Larry Mahaney Diamond
- Interactive map of Larry Mahaney Diamond
- Location: University of Maine campus; Long Road, Orono, Maine, US
- Coordinates: 44°54′17″N 68°40′10″W﻿ / ﻿44.904692°N 68.669368°W
- Owner: University of Maine
- Operator: University of Maine
- Capacity: 4,400
- Surface: FieldTurf
- Scoreboard: Electronic
- Field size: Left field: 330 feet (100 m) Left center field: 375 feet (114 m) Center field: 400 feet (120 m) Right center field: 375 feet (114 m) Right field: 330 feet (100 m)

Construction
- Renovated: 1984, 1989, 1993, 1994, late 1990s, 2001, 2003, 2004, 2008
- Expanded: 1986, 2004

Tenants
- Maine Black Bears baseball (NCAA DI AEC) Bangor Blue Ox (NAL) (1996–97) Bangor Lumberjacks (NL) (2003) NCAA Division I Northeast Regional (1991) ECAC Tournament (1990–1) AEC Tournament (1996, 2002, 2004, 2018)

= Mahaney Diamond =

Baseball stadium in Orono, Maine, US

Larry Mahaney Diamond is a baseball stadium in Orono, Maine, located on the campus of the University of Maine.
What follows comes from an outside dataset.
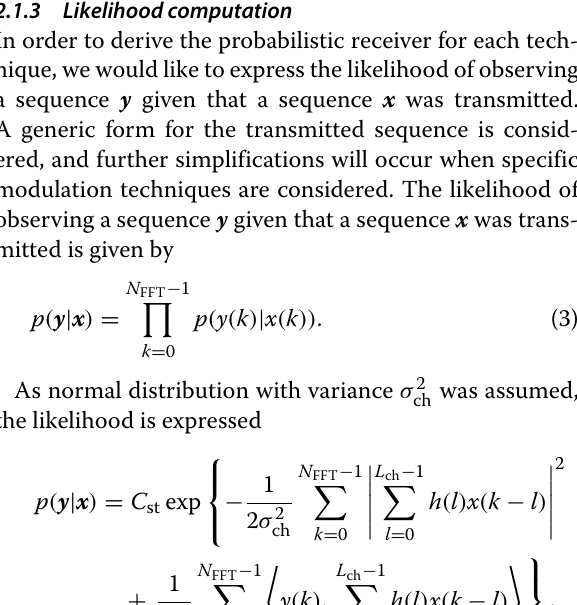
Fig. 1 System model for the OFDM framework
It is the home of the team. Its capacity is 4,400 spectators. It opened in the early 1980s.

==Usage==
From 1996 to 1997, the field was the home of the Bangor Blue Ox of the independent Northeast League.

In 2003, the venue was the home of the Bangor Lumberjacks, also of the Northeast League. Following the 2003 season, the team moved to the Winkin Sports Complex on the campus of Husson College in Bangor, Maine.
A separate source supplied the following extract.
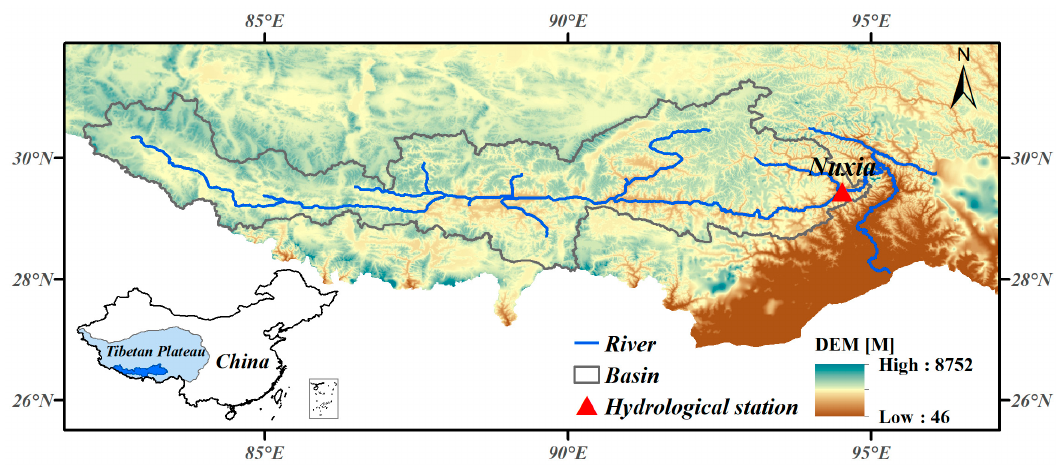
Figure 1. Map showing the upstream of Nuxia hydrological station of Yarlung Zangbo River basin.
In 1991, Mahaney Diamond hosted the NCAA Northeast Regional. The field has also hosted two ECAC Tournaments, in 1990 and 1991. It has hosted three America East Conference baseball tournaments, in 1993, 2002, and 2004. In 2002, Maine won the tournament on its home field.

==Naming==
In 1977, the field was officially dedicated to Larry Mahaney, a Bangor resident and university alumnus who was president of Webber Oil Company at the time. His donations allowed for several renovations to the park. Mahaney died in 2006.